Problem statement - Your answer should consist solely of the lines from the one containing "nucleus to the cytoplasm (Figure" through the end of the entries below, duplicated exactly.

Listed entries below:

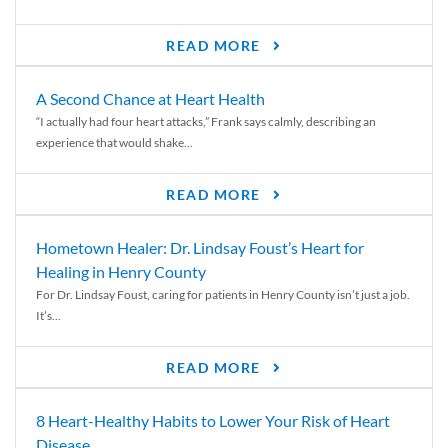
READ MORE
A Second Chance at Heart Health
“I actually had four heart attacks,” Frank says calmly, describing an
experience that would shake...
READ MORE
Hometown Healer: Dr. Lindsay Foust’s Heart for
Healing in Henry County
For Dr. Lindsay Foust, caring for patients in Henry County isn’t just a job.
It’s...
READ MORE
8 Heart-Healthy Habits to Lower Your Risk of Heart
Disease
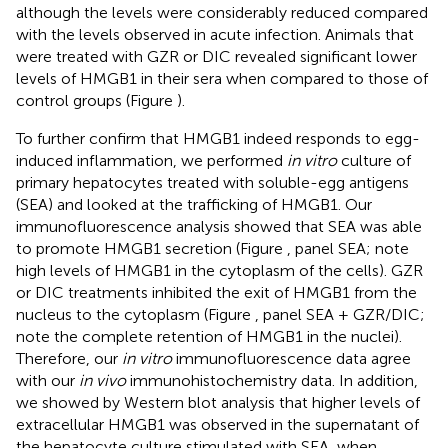
although the levels were considerably reduced compared
with the levels observed in acute infection. Animals that
were treated with GZR or DIC revealed significant lower
levels of HMGB1 in their sera when compared to those of
control groups (Figure
).
To further confirm that HMGB1 indeed responds to egg-
induced inflammation, we performed
in vitro
culture of
primary hepatocytes treated with soluble-egg antigens
(SEA) and looked at the trafficking of HMGB1. Our
immunofluorescence analysis showed that SEA was able
to promote HMGB1 secretion (Figure
, panel SEA; note
high levels of HMGB1 in the cytoplasm of the cells). GZR
or DIC treatments inhibited the exit of HMGB1 from the
nucleus to the cytoplasm (Figure
, panel SEA + GZR/DIC;
note the complete retention of HMGB1 in the nuclei).
Therefore, our
in vitro
immunofluorescence data agree
with our
in vivo
immunohistochemistry data. In addition,
we showed by Western blot analysis that higher levels of
extracellular HMGB1 was observed in the supernatant of
the hepatocyte culture stimulated with SEA, when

End of Listed entries.

Exercise solution -
nucleus to the cytoplasm (Figure
, panel SEA + GZR/DIC;
note the complete retention of HMGB1 in the nuclei).
Therefore, our
in vitro
immunofluorescence data agree
with our
in vivo
immunohistochemistry data. In addition,
we showed by Western blot analysis that higher levels of
extracellular HMGB1 was observed in the supernatant of
the hepatocyte culture stimulated with SEA, when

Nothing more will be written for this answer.